┌─ Supplied text

Promotional single cover

The music was adapted in part from Tchaikovsky's The Nutcracker from 1892 by Victor Davies, altering the original and adding new tracks as well. For the recording, Boris Brott conducted the London Symphony Orchestra.

In 1990, Atlantic Records gave away Promotional recordings of the single "Always Come Back to You" as performed by Robert Matarazzo and Rachele Cappelli. The song, which was used during the first dance between Clara and the Nutcracker, featured David Fields on Guitar, Shane Keister on the keyboard, and David Beal on Drums.

==Release==
===Box office===
The Nutcracker Prince opened in 906 screens across the United States on November 21, 1990, the film only earned a disappointing $1.7 million because Warner Bros. Pictures, which owned the American distribution rights, gave it very little promotion. It opened in Canadian theaters two days later on November 23, and also only pulled in $2 million in theatrical revenues in Canada.

===Home media===
The film was initially released on VHS on November 27, 1991, by Warner Home Video in the United States and Cineplex Odeon Video in Canada. It was later re-released on August 13, 1996, as part of the Warner Bros. Classic Tales series, and again in 1999 through Warner Bros. Family Entertainment.

The film has been released on DVD several times. It was initially released by Hollywood DVD on October 14, 2001, in the United Kingdom. A Region 1 DVD was released in Canada and the US by GoodTimes Entertainment on November 9, 2004. This DVD was sourced from the Canadian print, as a result, this caused the Warner Bros. Pictures and Warner Bros. Presents notice that was used on the American Theatrical and VHS release to be deleted. On April 2, 2007, it was released in on DVD for the second time in the United Kingdom by Boulevard Entertainment. Both releases have no extras besides animated menus and a theatrical trailer.

└─

** What you will do **
- 1) Answer these from the text on The Nutcracker Prince:
(a) Who conducted the London Symphony Orchestra for the recording?
(b) In how many screens across the United States did the film open?
(c) Which company released the Region 1 DVD in Canada and the US?
- 2) Carry the text on The Nutcracker Prince further, starting after its final sentence.
The listing is material apart from the text on The Nutcracker Prince.

┌─ Data shown

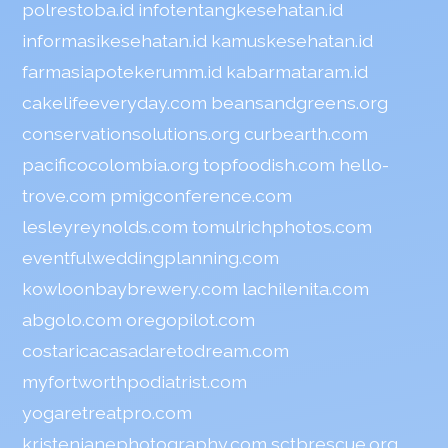
polrestoba.id
infotentangkesehatan.id
informasikesehatan.id
kamuskesehatan.id
farmasiapotekerumm.id
kabarmataram.id
cakelifeeveryday.com
beansandgreens.org
conservationsolutions.org
curbearth.com
pacificocolombia.org
topfoodish.com
hello-
trove.com
pmigconference.com
lesleyreynolds.com
tomulrichphotos.com
eventfulweddingplanning.com
kowloonbaybrewery.com
lachilenita.com
abgolo.com
oregopilot.com
costaricacasadaretodream.com
myfortworthpodiatrist.com
yogaretreatpro.com
kristenjanephotography.com
sctbrescue.org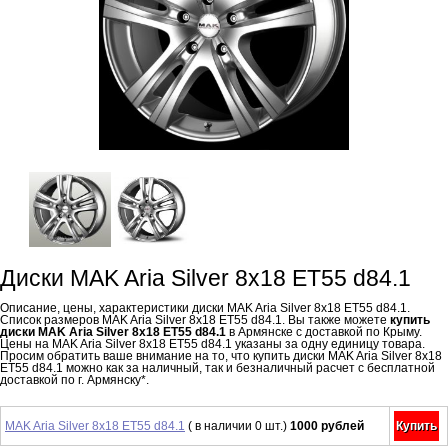
Диски MAK Aria Silver 8x18 ET55 d84.1
Описание, цены, характеристики диски MAK Aria Silver 8x18 ET55 d84.1.
Список размеров MAK Aria Silver 8x18 ET55 d84.1. Вы также можете
купить
диски MAK Aria Silver 8x18 ET55 d84.1
в Армянске с доставкой по Крыму.
Цены на MAK Aria Silver 8x18 ET55 d84.1 указаны за одну единицу товара.
Просим обратить ваше внимание на то, что купить диски MAK Aria Silver 8x18
ET55 d84.1 можно как за наличный, так и безналичный расчет с бесплатной
доставкой по г. Армянску*.
MAK Aria Silver 8x18 ET55 d84.1
( в наличии 0 шт.)
1000 рублей
Купить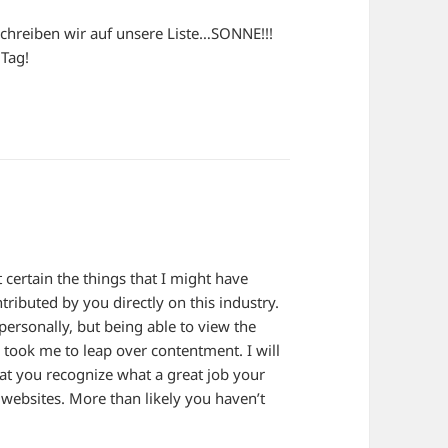
schreiben wir auf unsere Liste…SONNE!!!
 Tag!
 certain the things that I might have
ributed by you directly on this industry.
personally, but being able to view the
e took me to leap over contentment. I will
at you recognize what a great job your
 websites. More than likely you haven’t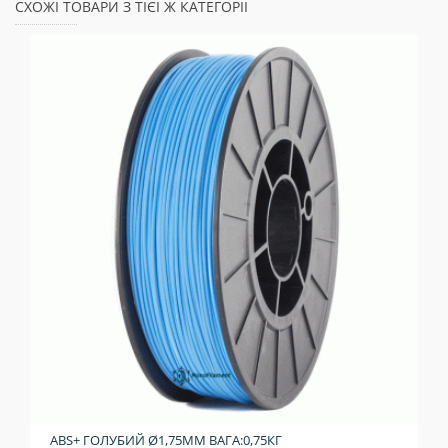
СХОЖІ ТОВАРИ З ТІЄЇ Ж КАТЕГОРІЇ
ABS+ ГОЛУБИЙ Ø1,75ММ ВАГА:0,75КГ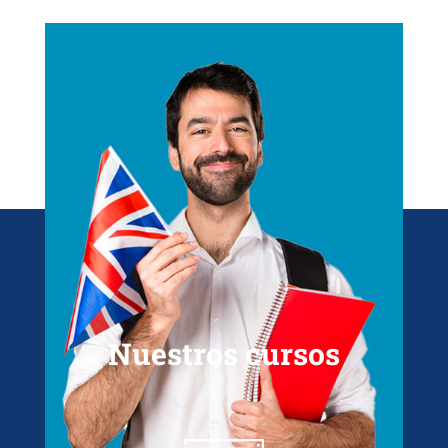
Nuestros cursos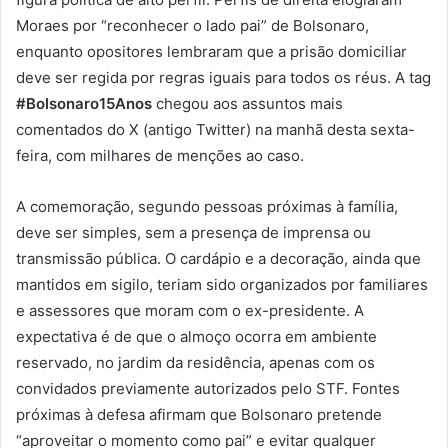
Moraes por “reconhecer o lado pai” de Bolsonaro,
enquanto opositores lembraram que a prisão domiciliar
deve ser regida por regras iguais para todos os réus. A tag
#Bolsonaro15Anos
chegou aos assuntos mais
comentados do X (antigo Twitter) na manhã desta sexta-
feira, com milhares de menções ao caso.
A comemoração, segundo pessoas próximas à família,
deve ser simples, sem a presença de imprensa ou
transmissão pública. O cardápio e a decoração, ainda que
mantidos em sigilo, teriam sido organizados por familiares
e assessores que moram com o ex-presidente. A
expectativa é de que o almoço ocorra em ambiente
reservado, no jardim da residência, apenas com os
convidados previamente autorizados pelo STF. Fontes
próximas à defesa afirmam que Bolsonaro pretende
“aproveitar o momento como pai” e evitar qualquer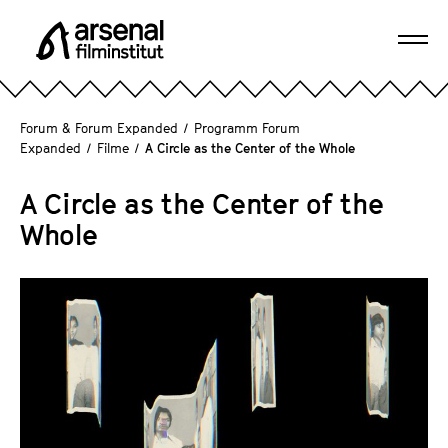
D
i
Navi
r
A
öffn
e
r
k
s
Forum & Forum Expanded
/
Programm Forum
t
e
Expanded
/
Filme
/
A Circle as the Center of the Whole
z
n
u
a
A Circle as the Center of the
m
l
Whole
S
F
e
i
i
l
t
m
e
i
n
n
i
s
n
t
h
i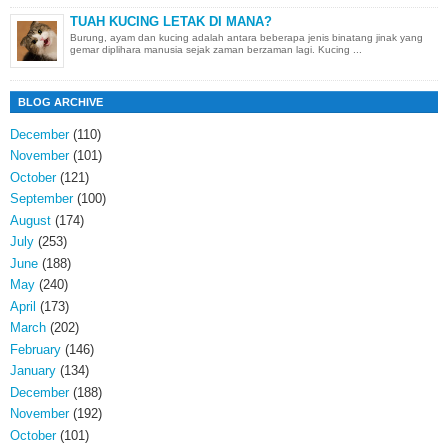
TUAH KUCING LETAK DI MANA?
Burung, ayam dan kucing adalah antara beberapa jenis binatang jinak yang
gemar diplihara manusia sejak zaman berzaman lagi. Kucing ...
BLOG ARCHIVE
December
(110)
November
(101)
October
(121)
September
(100)
August
(174)
July
(253)
June
(188)
May
(240)
April
(173)
March
(202)
February
(146)
January
(134)
December
(188)
November
(192)
October
(101)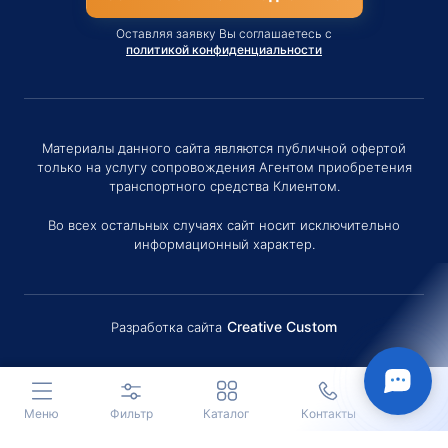
Оставляя заявку Вы соглашаетесь с
политикой конфиденциальности
Материалы данного сайта являются публичной офертой
только на услугу сопровождения Агентом приобретения
транспортного средства Клиентом.
Во всех остальных случаях сайт носит исключительно
информационный характер.
Creative Custom
Разработка сайта
Здравствуйте! Если у вас есть
вопросы (Цена, Сроки поставки,
условия договора и пр.) можете
задать их мне в чат!
Меню
Фильтр
Каталог
Контакты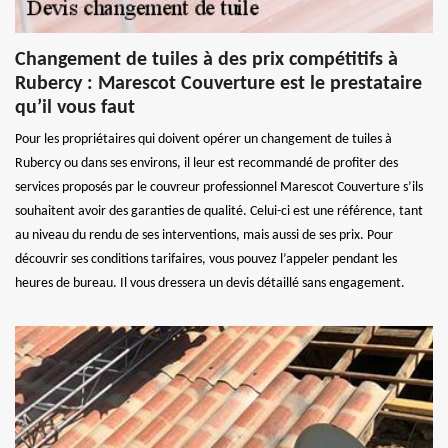
Changement de tuiles à des prix compétitifs à
Rubercy : Marescot Couverture est le prestataire
qu’il vous faut
Pour les propriétaires qui doivent opérer un changement de tuiles à
Rubercy ou dans ses environs, il leur est recommandé de profiter des
services proposés par le couvreur professionnel Marescot Couverture s’ils
souhaitent avoir des garanties de qualité. Celui-ci est une référence, tant
au niveau du rendu de ses interventions, mais aussi de ses prix. Pour
découvrir ses conditions tarifaires, vous pouvez l’appeler pendant les
heures de bureau. Il vous dressera un devis détaillé sans engagement.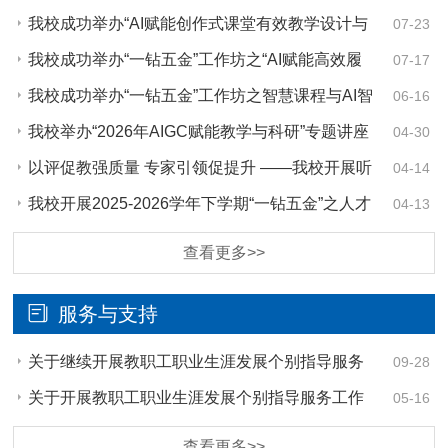
我校成功举办“AI赋能创作式课堂有效教学设计与
07-23
教学创新实践工作坊”培训
我校成功举办“一钻五金”工作坊之“AI赋能高效履
07-17
职 智慧办公能力提升”专题培训
我校成功举办“一钻五金”工作坊之智慧课程与AI智
06-16
能体建设专项全员培训
我校举办“2026年AIGC赋能教学与科研”专题讲座
04-30
以评促教强质量 专家引领促提升 ——我校开展听
04-14
课评课教研活动
我校开展2025-2026学年下学期“一钻五金”之人才
04-13
培养方案与课程标准培训
查看更多>>
服务与支持
关于继续开展教职工职业生涯发展个别指导服务
09-28
工作的通知
关于开展教职工职业生涯发展个别指导服务工作
05-16
的通知
查看更多>>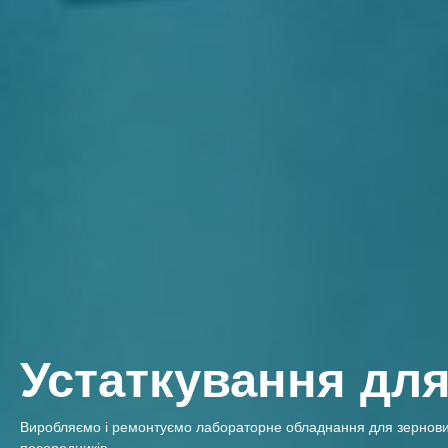
Устаткування для
Виробляємо і ремонтуємо лабораторне обладнання для зернових, б
посередників.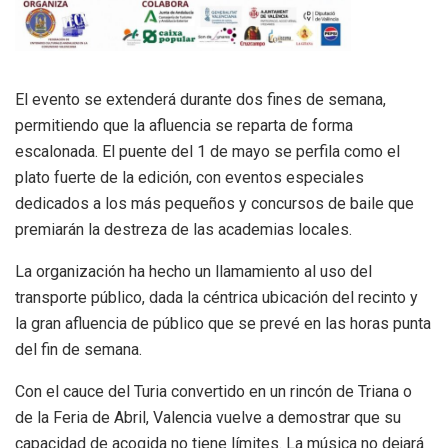
El evento se extenderá durante dos fines de semana,
permitiendo que la afluencia se reparta de forma
escalonada. El puente del 1 de mayo se perfila como el
plato fuerte de la edición, con eventos especiales
dedicados a los más pequeños y concursos de baile que
premiarán la destreza de las academias locales.
La organización ha hecho un llamamiento al uso del
transporte público, dada la céntrica ubicación del recinto y
la gran afluencia de público que se prevé en las horas punta
del fin de semana.
Con el cauce del Turia convertido en un rincón de Triana o
de la Feria de Abril, Valencia vuelve a demostrar que su
capacidad de acogida no tiene límites. La música no dejará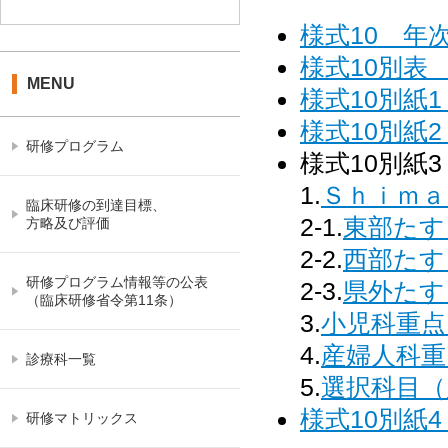
様式10 年
様式10別表
MENU
様式10別紙
様式10別紙
研修プログラム
様式10別紙
1.
Ｓｈｉｍａ
臨床研修の到達目標、
2-1.
東部たす
方略及び評価
2-2.
西部たす
研修プログラム情報等の公表
2-3.
県外たす
（臨床研修省令第11条）
3.
小児科重
4.
産婦人科重
診療科一覧
5.
選択科目（
様式10別紙
研修マトリックス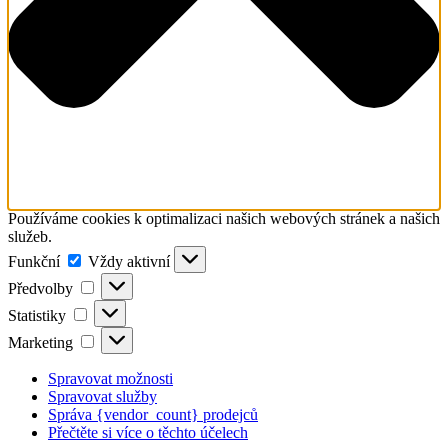
Používáme cookies k optimalizaci našich webových stránek a našich
služeb.
Funkční
Funkční
Vždy aktivní
Předvolby
Předvolby
Statistiky
Statistiky
Marketing
Marketing
Spravovat možnosti
Spravovat služby
Správa {vendor_count} prodejců
Přečtěte si více o těchto účelech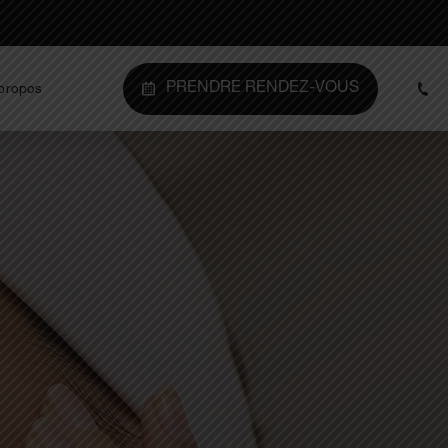
PRENDRE RENDEZ-VOUS
propos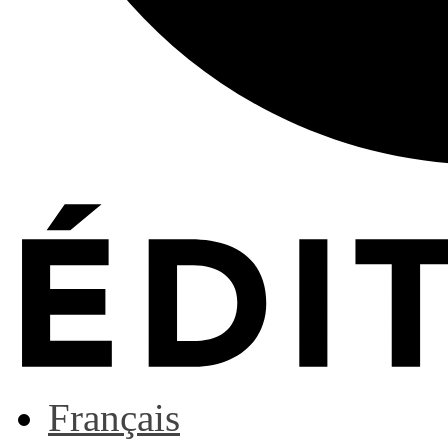
Français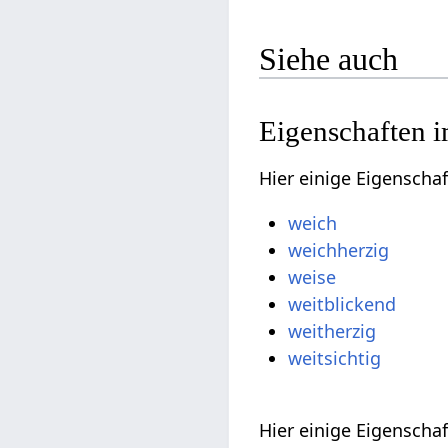
Siehe auch
Eigenschaften i
Hier einige Eigenscha
weich
weichherzig
weise
weitblickend
weitherzig
weitsichtig
Hier einige Eigenscha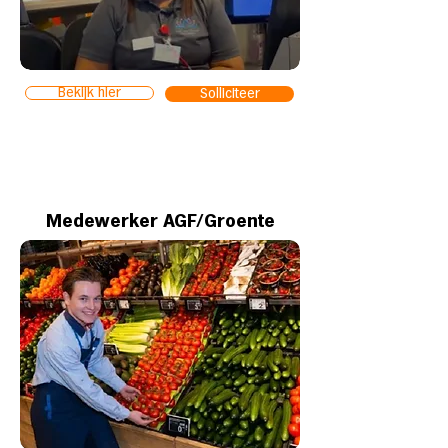
Bekijk hier
Solliciteer
Medewerker AGF/Groente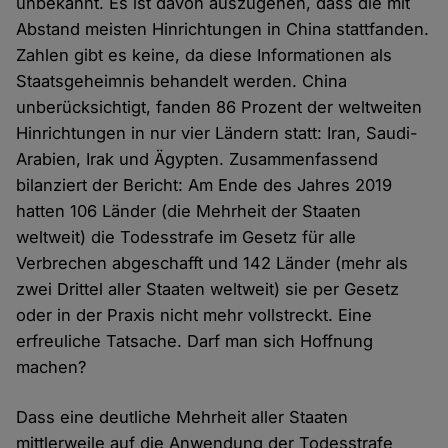
unbekannt. Es ist davon auszugehen, dass die mit
Abstand meisten Hinrichtungen in China stattfanden.
Zahlen gibt es keine, da diese Informationen als
Staatsgeheimnis behandelt werden. China
unberücksichtigt, fanden 86 Prozent der weltweiten
Hinrichtungen in nur vier Ländern statt: Iran, Saudi-
Arabien, Irak und Ägypten. Zusammenfassend
bilanziert der Bericht: Am Ende des Jahres 2019
hatten 106 Länder (die Mehrheit der Staaten
weltweit) die Todesstrafe im Gesetz für alle
Verbrechen abgeschafft und 142 Länder (mehr als
zwei Drittel aller Staaten weltweit) sie per Gesetz
oder in der Praxis nicht mehr vollstreckt. Eine
erfreuliche Tatsache. Darf man sich Hoffnung
machen?
Dass eine deutliche Mehrheit aller Staaten
mittlerweile auf die Anwendung der Todesstrafe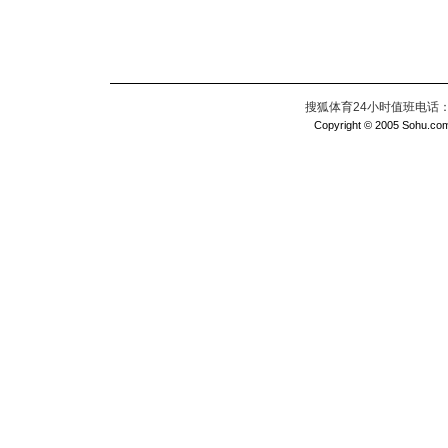
搜狐体育24小时值班电话：010
Copyright © 2005 Sohu.com I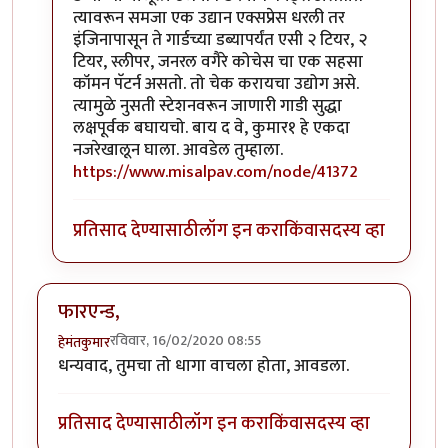
त्यावरून समजा एक उद्यान एक्सप्रेस धरली तर
इंजिनापासून ते गार्डच्या डब्यापर्यंत एसी २ टियर, २
टियर, स्लीपर, जनरल वगैरे कोचेस चा एक सहसा
कॉमन पॅटर्न असतो. तो चेक करायचा उद्योग असे.
त्यामुळे नुसती स्टेशनवरून जाणारी गाडी सुद्धा
लक्षपूर्वक बघायचो. बाय द वे, कुमार१ हे एकदा
नजरेखालून घाला. आवडेल तुम्हाला.
https://www.misalpav.com/node/41372
प्रतिसाद देण्यासाठी
लॉग इन करा
किंवा
सदस्य व्हा
फारएन्ड,
रविवार, 16/02/2020 08:55
हेमंतकुमार
धन्यवाद, तुमचा तो धागा वाचला होता, आवडला.
प्रतिसाद देण्यासाठी
लॉग इन करा
किंवा
सदस्य व्हा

└─

** Answers given **
- 1)
(a) Boris Brott
(b) 906
(c) GoodTimes Entertainment

- 2)
==Reception==
===Critical response===
The film had received negative reviews from critics. On Rotten Tomatoes the film has an approval rating of 14%.

===U.S. reviews===
A review in TV Guide stated that "regrettably, this animated film is an unabashed bore, and that's a shame because the glorious Tchaikovsky ballet has been loved and admired by generations of stage, film, and television viewers of all ages. Why Warner Bros. selected this Canadian-produced independent feature as its Christmas 1990 family attraction is puzzling, given the lackluster quality of the production." Charles Solomon of the Los Angeles Times said that "watching 'The Nutcracker Prince,' a new Canadian animated feature, is every bit as much fun as getting underwear for Christmas when you're 8 years old. A blend of leaden gags, muddled storytelling and Saturday morning-style animation, it's more a holiday threat than a treat." Caryn James of The New York Times wrote that "the new, animated 'Nutcracker Prince' brings together Tchaikovsky's music, E. T. A. Hoffman's story and a few glib modern touches to create a muddled and bland version, which isn't the kind of difference it needs." Kathleen Carroll of the New York Daily News wrote that "the movie attempts to re-dramatize E. T. A. Hoffmann's beloved tale The Nutcracker, but even Peter Ilyich Tchaikovsky's familiar score—the incomparable Nutcracker ballet—fails to lift the spirits in this rather mundane production." Karin Lipson of New York Newsday called the film "a rather bland Christmas pudding, not unpleasant, but not as memorable as it aims to be."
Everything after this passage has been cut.